According to several sources, there are at least 10 compounds in Myawaddy, while in Shwe Kokko, about 20 kilometres further north, at least 20 ,000 Chinese nationals are engaged in phishing or "pig-butchering" operations (inducing victims to invest in fraudulent financial schemes).

However, the analyst interviewed by AsiaNews points out that Saw Chit Thu is locally hailed as an important military and religious leader, because part of the profits from online scam centres are reinvested for the development of local communities.
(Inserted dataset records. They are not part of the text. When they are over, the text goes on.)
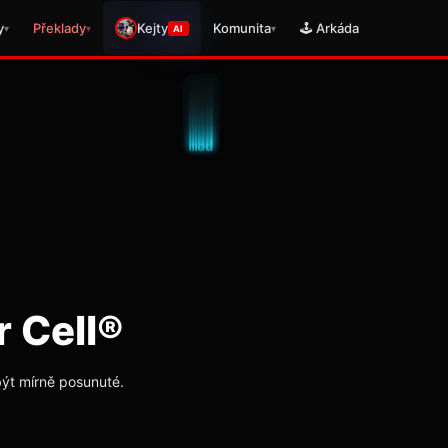
y
Překlady
Kejty
Komunita
🕹️ Arkáda
▾
▾
▾
AI
r Cell®
být mírně posunuté.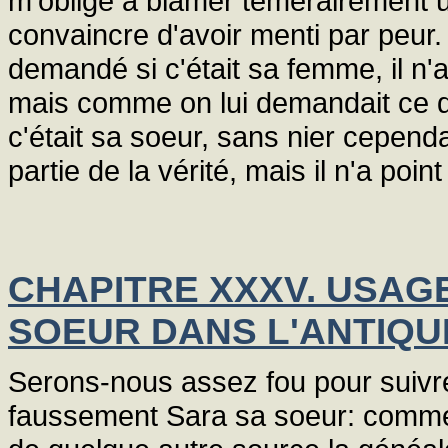
m'oblige à blâmer témérairement
convaincre d'avoir menti par peur.
demandé si c'était sa femme, il n'
mais comme on lui demandait ce qu
c'était sa soeur, sans nier cependa
partie de la vérité, mais il n'a poi
CHAPITRE XXXV. USAG
SOEUR DANS L'ANTIQUI
Serons-nous assez fou pour suiv
faussement Sara sa soeur: comme si,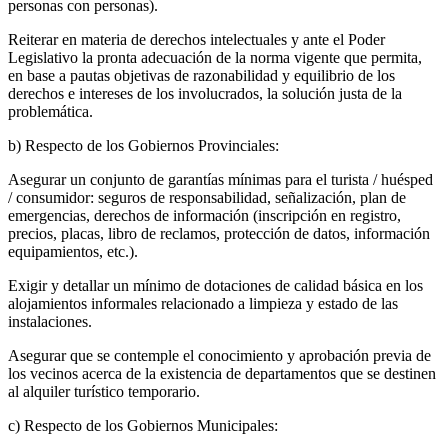
personas con personas).
Reiterar en materia de derechos intelectuales y ante el Poder
Legislativo la pronta adecuación de la norma vigente que permita,
en base a pautas objetivas de razonabilidad y equilibrio de los
derechos e intereses de los involucrados, la solución justa de la
problemática.
b) Respecto de los Gobiernos Provinciales:
Asegurar un conjunto de garantías mínimas para el turista / huésped
/ consumidor: seguros de responsabilidad, señalización, plan de
emergencias, derechos de información (inscripción en registro,
precios, placas, libro de reclamos, protección de datos, información
equipamientos, etc.).
Exigir y detallar un mínimo de dotaciones de calidad básica en los
alojamientos informales relacionado a limpieza y estado de las
instalaciones.
Asegurar que se contemple el conocimiento y aprobación previa de
los vecinos acerca de la existencia de departamentos que se destinen
al alquiler turístico temporario.
c) Respecto de los Gobiernos Municipales: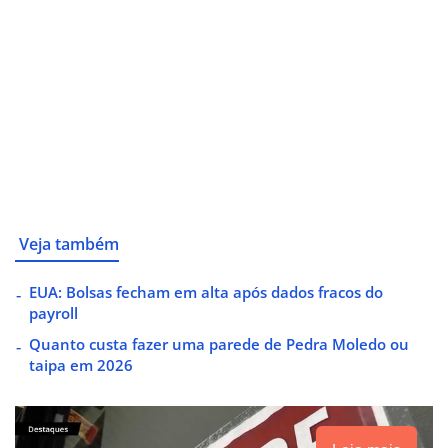
Veja também
EUA: Bolsas fecham em alta após dados fracos do
payroll
Quanto custa fazer uma parede de Pedra Moledo ou
taipa em 2026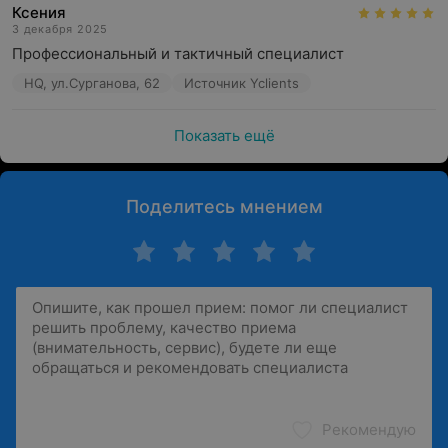
Ксения
3 декабря 2025
Профессиональный и тактичный специалист
HQ, ул.Сурганова, 62
Источник Yclients
Показать ещё
Поделитесь мнением
Рекомендую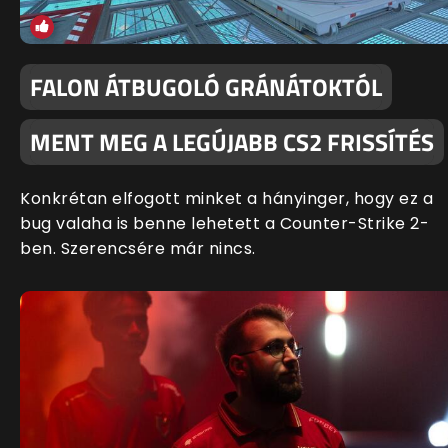
FALON ÁTBUGOLÓ GRÁNÁTOKTÓL
MENT MEG A LEGÚJABB CS2 FRISSÍTÉS
Konkrétan elfogott minket a hányinger, hogy ez a
bug valaha is benne lehetett a Counter-Strike 2-
ben. Szerencsére már nincs.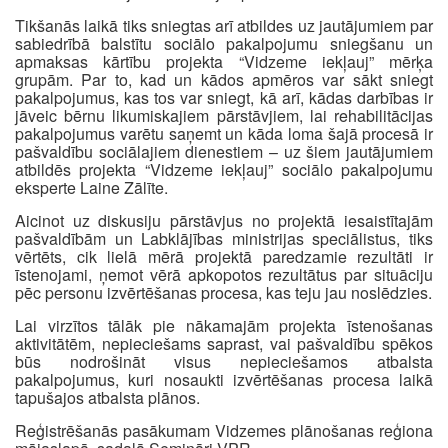
Tikšanās laikā tiks sniegtas arī atbildes uz jautājumiem par
sabiedrībā balstītu sociālo pakalpojumu sniegšanu un
apmaksas kārtību projekta “Vidzeme iekļauj” mērķa
grupām. Par to, kad un kādos apmēros var sākt sniegt
pakalpojumus, kas tos var sniegt, kā arī, kādas darbības ir
jāveic bērnu likumiskajiem pārstāvjiem, lai rehabilitācijas
pakalpojumus varētu saņemt un kāda loma šajā procesā ir
pašvaldību sociālajiem dienestiem – uz šiem jautājumiem
atbildēs projekta “Vidzeme iekļauj” sociālo pakalpojumu
eksperte Laine Zālīte.
Aicinot uz diskusiju pārstāvjus no projektā iesaistītajām
pašvaldībām un Labklājības ministrijas speciālistus, tiks
vērtēts, cik lielā mērā projektā paredzamie rezultāti ir
īstenojami, ņemot vērā apkopotos rezultātus par situāciju
pēc personu izvērtēšanas procesa, kas teju jau noslēdzies.
Lai virzītos tālāk pie nākamajām projekta īstenošanas
aktivitātēm, nepieciešams saprast, vai pašvaldību spēkos
būs nodrošināt visus nepieciešamos atbalsta
pakalpojumus, kuri nosaukti izvērtēšanas procesa laikā
tapušajos atbalsta plānos.
Reģistrēšanās pasākumam Vidzemes plānošanas reģiona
Religious gatherings have even been held in Myawaddy in honour of She Zhijiang, an associate of Saw Chit Thu, who was arrested in Thailand in 2022 and is currently in prison in Bangkok awaiting extradition to China.

At the start of this month, when Thailand cut off power to Myawaddy and Shwe Kokko, people in Myanmar took to the streets to protest, crossing the friendship bridges that connect their country to Thailand.

For their part, criminal organisations are moving further into Myanmar to escape Thailand’s clampdown.

At the same time, operations may move back to Cambodia, where they enjoy the protection of the Cambodian regime and where it would be harder for China to intervene due to its various strategic interests in that country, like the Ream naval base.

It is no coincidence that Liu Zhongyi, China’s Minister of State for Public Security in charge of leading the repression of scam centres, visited Cambodia yesterday with a large delegation of experts and diplomats.